Surprisingly though that wasn't Disney's last attempt. The studio brought on two new screenwriters to tackle the film-well known fantasy novelist George R.R. Martin (whose novel A Game of Thrones is set to be a HBO series next year) and sci-fi novelist Melinda Snodgrass around 1993-94 (I'm guessing.) I haven't seen their script nor has anyone else that I know but Martin talks about it here, even though he gives the impression he doesn't think much of Edgar Rice Burroughs or the series itself.

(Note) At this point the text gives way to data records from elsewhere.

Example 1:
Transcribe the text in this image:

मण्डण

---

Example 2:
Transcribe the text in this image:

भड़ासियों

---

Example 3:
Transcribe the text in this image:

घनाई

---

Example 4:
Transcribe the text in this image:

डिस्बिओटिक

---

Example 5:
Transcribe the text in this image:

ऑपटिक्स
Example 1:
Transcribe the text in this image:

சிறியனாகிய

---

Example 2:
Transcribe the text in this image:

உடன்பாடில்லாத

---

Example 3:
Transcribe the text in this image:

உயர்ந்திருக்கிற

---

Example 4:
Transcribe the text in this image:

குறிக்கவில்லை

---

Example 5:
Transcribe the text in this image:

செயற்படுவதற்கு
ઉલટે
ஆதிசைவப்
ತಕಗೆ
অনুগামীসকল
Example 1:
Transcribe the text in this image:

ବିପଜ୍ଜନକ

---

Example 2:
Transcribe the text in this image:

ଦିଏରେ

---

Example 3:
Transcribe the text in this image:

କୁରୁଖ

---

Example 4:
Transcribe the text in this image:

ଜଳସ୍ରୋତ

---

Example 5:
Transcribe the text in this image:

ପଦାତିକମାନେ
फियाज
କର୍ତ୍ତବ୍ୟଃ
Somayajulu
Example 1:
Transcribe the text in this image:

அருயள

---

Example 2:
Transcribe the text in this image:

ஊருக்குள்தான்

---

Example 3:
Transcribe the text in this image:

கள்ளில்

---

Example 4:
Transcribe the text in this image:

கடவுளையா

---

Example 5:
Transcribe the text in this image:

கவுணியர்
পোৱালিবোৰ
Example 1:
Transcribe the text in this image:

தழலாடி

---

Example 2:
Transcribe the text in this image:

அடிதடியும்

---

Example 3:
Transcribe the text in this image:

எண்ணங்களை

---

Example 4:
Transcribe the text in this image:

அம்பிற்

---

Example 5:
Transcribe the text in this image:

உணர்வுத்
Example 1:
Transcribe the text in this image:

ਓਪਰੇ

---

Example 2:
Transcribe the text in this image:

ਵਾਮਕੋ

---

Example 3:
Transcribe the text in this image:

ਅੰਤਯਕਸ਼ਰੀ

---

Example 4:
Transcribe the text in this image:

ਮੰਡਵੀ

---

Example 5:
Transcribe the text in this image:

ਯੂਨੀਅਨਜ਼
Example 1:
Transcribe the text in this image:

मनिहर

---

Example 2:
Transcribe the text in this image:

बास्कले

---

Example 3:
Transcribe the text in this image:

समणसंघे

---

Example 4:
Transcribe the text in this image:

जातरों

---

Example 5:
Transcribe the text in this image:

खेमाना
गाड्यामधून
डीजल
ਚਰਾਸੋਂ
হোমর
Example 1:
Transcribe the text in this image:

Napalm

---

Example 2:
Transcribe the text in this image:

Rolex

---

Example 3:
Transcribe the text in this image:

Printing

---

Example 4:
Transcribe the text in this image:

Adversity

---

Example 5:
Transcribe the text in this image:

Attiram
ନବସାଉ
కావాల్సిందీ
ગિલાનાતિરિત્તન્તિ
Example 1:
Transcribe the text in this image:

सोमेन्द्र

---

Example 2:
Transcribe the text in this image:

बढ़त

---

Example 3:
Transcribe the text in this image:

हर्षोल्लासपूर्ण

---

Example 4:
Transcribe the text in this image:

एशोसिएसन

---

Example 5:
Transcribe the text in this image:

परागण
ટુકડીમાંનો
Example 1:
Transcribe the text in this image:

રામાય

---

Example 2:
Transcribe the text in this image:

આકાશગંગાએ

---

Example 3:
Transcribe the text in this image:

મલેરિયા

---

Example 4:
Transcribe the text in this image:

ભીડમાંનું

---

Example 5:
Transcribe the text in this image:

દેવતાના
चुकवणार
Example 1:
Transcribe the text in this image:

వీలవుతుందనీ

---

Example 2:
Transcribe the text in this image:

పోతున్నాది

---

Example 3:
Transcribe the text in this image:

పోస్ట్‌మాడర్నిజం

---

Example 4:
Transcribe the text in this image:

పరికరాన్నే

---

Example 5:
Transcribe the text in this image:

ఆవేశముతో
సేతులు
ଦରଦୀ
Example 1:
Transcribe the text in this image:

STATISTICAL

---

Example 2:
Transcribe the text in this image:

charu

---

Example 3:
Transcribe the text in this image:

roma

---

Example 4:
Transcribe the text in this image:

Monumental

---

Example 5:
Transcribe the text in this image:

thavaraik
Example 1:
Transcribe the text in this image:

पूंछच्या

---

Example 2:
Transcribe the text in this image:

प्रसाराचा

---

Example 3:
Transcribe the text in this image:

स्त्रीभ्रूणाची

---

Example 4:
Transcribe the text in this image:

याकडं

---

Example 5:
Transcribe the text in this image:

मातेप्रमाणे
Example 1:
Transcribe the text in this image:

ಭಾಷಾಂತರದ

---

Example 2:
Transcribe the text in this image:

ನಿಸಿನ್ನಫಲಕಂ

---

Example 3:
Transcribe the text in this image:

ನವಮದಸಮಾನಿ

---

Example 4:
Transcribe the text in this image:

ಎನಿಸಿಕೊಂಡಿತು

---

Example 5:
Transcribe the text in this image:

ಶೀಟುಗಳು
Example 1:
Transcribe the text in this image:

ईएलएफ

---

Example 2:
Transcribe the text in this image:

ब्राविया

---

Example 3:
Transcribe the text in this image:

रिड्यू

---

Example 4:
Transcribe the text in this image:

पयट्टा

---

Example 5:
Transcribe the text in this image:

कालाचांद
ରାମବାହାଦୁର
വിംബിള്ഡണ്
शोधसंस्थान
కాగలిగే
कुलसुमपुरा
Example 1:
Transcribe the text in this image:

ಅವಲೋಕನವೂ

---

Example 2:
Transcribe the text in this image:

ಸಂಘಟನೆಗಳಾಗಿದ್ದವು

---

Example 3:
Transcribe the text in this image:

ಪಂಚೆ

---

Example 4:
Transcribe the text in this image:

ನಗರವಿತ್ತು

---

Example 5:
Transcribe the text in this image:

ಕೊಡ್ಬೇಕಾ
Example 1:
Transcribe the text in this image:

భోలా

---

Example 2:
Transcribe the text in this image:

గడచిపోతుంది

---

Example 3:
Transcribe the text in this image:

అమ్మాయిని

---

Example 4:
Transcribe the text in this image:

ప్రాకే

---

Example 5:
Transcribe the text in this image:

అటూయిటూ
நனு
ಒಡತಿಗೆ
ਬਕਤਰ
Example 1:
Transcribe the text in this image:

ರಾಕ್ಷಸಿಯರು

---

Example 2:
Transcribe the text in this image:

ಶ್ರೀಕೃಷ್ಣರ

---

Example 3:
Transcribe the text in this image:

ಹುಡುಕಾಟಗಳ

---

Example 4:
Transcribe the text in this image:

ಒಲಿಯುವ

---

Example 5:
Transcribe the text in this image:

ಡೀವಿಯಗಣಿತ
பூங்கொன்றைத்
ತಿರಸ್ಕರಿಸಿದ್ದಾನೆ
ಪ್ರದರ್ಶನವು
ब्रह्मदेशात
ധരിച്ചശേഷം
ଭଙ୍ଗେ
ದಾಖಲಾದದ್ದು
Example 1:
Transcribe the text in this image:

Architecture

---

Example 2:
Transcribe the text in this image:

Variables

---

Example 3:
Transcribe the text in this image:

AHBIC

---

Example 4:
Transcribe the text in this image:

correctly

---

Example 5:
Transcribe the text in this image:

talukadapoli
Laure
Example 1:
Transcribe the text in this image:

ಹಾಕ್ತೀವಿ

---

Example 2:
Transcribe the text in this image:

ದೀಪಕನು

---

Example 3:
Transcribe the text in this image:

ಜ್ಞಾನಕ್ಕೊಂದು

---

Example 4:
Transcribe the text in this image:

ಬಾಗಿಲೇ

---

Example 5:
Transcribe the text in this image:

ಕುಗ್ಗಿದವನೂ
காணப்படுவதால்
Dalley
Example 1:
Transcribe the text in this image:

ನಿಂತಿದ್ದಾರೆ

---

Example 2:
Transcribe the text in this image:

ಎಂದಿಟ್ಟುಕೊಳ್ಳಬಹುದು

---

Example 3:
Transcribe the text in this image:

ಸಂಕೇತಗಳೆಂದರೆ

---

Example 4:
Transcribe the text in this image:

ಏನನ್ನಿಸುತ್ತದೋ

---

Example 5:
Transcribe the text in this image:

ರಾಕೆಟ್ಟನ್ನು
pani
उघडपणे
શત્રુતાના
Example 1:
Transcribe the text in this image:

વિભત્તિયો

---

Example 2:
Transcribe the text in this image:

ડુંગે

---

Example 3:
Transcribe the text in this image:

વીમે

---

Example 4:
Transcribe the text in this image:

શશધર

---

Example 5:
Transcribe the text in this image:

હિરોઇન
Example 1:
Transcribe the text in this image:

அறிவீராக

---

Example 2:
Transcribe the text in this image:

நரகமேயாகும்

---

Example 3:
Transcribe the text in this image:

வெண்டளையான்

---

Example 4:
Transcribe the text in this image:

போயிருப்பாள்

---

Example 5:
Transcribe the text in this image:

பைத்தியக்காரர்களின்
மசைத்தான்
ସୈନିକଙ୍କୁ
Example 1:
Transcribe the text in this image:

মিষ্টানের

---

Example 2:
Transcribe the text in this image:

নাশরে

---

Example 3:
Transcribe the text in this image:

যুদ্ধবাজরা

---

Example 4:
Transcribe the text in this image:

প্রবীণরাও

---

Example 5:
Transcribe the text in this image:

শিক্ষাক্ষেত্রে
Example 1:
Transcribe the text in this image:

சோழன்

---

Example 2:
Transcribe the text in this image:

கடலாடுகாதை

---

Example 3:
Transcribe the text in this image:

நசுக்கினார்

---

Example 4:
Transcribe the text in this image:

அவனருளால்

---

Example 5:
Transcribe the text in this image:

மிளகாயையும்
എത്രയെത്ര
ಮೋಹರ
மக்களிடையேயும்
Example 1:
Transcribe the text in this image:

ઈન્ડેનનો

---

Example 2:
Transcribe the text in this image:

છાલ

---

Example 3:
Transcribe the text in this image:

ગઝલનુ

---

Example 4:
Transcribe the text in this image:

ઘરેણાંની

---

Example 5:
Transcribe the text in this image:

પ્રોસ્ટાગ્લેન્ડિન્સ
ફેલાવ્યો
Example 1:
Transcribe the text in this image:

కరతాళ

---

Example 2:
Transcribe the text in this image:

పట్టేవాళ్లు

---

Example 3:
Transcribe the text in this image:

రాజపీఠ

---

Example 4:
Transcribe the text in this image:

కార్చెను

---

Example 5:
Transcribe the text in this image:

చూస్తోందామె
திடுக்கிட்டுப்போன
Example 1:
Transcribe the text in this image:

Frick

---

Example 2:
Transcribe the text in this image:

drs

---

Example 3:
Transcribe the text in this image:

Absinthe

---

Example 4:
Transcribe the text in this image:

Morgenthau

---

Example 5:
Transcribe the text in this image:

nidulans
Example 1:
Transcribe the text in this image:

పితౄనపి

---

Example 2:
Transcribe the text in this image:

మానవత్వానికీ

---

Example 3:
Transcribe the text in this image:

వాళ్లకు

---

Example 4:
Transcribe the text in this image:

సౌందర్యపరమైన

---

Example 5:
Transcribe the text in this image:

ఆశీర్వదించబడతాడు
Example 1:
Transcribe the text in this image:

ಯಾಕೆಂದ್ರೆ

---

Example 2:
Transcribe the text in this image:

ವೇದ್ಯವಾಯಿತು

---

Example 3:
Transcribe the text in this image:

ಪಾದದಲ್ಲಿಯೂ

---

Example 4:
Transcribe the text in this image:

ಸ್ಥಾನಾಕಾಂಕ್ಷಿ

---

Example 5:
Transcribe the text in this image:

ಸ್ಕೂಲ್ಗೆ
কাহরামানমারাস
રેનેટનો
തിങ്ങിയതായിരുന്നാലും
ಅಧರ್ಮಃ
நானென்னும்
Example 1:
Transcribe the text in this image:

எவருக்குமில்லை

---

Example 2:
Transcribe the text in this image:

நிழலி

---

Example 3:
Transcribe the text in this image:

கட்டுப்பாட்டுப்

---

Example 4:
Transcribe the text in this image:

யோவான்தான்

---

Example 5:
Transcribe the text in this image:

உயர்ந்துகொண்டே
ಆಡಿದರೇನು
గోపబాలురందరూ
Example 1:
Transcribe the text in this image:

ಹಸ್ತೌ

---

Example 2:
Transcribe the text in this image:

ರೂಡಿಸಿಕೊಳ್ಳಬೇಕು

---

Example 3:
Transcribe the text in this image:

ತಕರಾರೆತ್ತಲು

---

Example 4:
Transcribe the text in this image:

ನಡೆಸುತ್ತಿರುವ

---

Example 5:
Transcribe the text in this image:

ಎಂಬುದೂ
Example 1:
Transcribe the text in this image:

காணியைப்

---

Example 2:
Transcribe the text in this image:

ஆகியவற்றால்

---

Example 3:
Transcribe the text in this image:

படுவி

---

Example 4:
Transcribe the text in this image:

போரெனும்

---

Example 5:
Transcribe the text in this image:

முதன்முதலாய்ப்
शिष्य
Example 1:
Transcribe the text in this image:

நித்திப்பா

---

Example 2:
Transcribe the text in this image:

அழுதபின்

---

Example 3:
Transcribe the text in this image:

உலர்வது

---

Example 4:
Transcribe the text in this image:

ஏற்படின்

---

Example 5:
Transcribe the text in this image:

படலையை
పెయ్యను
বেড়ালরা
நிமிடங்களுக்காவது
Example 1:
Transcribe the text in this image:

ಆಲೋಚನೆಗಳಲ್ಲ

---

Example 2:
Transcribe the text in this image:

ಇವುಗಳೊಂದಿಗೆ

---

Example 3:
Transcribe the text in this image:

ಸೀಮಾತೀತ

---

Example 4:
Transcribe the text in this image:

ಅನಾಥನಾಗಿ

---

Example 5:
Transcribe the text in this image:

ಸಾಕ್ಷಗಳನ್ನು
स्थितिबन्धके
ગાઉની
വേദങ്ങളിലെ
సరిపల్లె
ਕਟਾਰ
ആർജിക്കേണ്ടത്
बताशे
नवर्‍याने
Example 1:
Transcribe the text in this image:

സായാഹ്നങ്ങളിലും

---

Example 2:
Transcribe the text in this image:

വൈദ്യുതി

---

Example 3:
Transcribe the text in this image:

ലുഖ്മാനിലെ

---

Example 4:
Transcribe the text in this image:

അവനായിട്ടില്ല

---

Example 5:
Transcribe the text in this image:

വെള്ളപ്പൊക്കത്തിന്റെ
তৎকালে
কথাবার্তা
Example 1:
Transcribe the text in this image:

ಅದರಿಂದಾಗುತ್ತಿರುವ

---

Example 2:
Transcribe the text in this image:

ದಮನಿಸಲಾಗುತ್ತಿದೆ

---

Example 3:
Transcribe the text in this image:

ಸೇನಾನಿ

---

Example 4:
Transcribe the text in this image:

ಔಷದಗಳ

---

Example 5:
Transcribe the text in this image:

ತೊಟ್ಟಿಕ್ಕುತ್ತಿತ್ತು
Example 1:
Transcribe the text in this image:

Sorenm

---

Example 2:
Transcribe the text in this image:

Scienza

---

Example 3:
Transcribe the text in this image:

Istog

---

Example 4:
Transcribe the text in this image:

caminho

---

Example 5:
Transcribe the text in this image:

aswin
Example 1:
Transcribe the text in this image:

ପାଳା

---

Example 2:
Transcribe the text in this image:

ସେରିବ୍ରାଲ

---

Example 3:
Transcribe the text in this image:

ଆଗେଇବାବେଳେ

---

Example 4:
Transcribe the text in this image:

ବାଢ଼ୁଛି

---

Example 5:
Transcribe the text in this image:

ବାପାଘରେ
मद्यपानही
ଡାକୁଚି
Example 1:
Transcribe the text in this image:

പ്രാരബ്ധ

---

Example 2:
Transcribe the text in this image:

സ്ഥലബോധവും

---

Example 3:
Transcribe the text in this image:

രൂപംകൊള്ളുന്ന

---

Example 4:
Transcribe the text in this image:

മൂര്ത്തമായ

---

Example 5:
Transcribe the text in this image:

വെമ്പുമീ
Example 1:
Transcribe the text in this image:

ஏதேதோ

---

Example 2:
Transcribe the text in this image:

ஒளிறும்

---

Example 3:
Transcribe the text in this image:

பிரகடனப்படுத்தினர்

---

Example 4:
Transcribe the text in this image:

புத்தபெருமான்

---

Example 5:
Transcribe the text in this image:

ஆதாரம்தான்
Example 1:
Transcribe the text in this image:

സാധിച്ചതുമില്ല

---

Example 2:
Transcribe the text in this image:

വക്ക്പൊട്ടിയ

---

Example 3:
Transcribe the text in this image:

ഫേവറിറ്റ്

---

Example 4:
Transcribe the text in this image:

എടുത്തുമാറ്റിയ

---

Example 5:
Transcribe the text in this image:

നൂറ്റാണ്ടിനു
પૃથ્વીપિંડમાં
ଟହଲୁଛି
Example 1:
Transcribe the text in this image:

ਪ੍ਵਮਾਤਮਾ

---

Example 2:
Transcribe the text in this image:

After that, well nothing until 2000 when the ERB fan newsletter The Gridley Wave announced that Disney had dropped the project and the film rights were up for grabs. The rights were eventually snapped up by Paramount around 2002-03. And unlike Disney they didn't waste any time attaching a director and writer: Robert Rodriguez, the indie wunderkind behind El Mariachi and the Spy Kids series and writer Mark Protosevich, whose only credit at the time was the Jennifer Lopez thriller The Cell (since then he wrote the Will Smith I Am Legend and is a writer on the upcoming Thor.) Two other names were also mentioned in connection with the project at the time-Aint It Cool News mastermind Harry Knowles, who was attached as producer and legendary artist Frank Frazetta. In his tribute to Frazetta posted here Knowles mentions that while his health prevented any contribution artistically, Frazetta had agreed to oversee the concept artists working on the project. Well this first attempt fell apart, thanks indirectly to Frank Miller (Isn't that been the case for so much?) Prior to starting, Rodriguez has just finished Sin City and wanted Miller to share co-directing credit, something the Directors Guild of America objected to. In response Rodriguez resigned from the guild, which led Paramount (who apparently has a company policy to use only guild members) to have to replace him.

Our next director and writer brought on board also I'm sure raised eyebrows-Kerry Conran, who had just helmed Sky Captain and the World of Tomorrow and writer Ehren Kruger, best known for thrillers like The Ring and Scream 3. This one also fell apart but for reasons that I have not ever discovered. I'm sure Sky Captain's poor box-office probably played a factor. Interestingly this one seems to have had the most work leak out online-the script, test animation by Steve Meyer, concept art by Raafel Kayaan, and some recent photos of a Thark sculpture by FX artist John Cox. (Most of this I have linked to in previous posts and the review of the script is coming soon.)

The final stab at Paramount came once again with an unlikely director-a pre-Iron Man Jon Favreau. He brought on board writer Mark Fergus (who after his time on the project would co-writer the scripts for Children of Men and Iron Man, as well as Favreau's upcoming Cowboys and Aliens.) This time around it was the studio that pulled the plug. Now I've heard conflicting reasons for this-a corporate shakeup at the studio; a new head at the time who disliked the project; Paramount deciding to save money and resurrect their own sci-fi property Star Trek and Favreau leaving to do Iron Man. I had hoped that Favreau would have returned-especially after the brilliant work on Iron Man but obviously that wasn't to be. We did get to see some of the artwork for his version by artist Phil Saunders (used above and again linked in previous posts).

And that brings us up to 2007, when Disney reacquired the rights, hired Andrew Stanton and the film now set for 2012. And let's not forget Asylum, who beat them to the punch and got their version out last year (since I'm sure Stanton and Disney will act like their version is the first version ever made.) It's been a long road to get to this point and we'll just have to wait and see if the wait was worth it.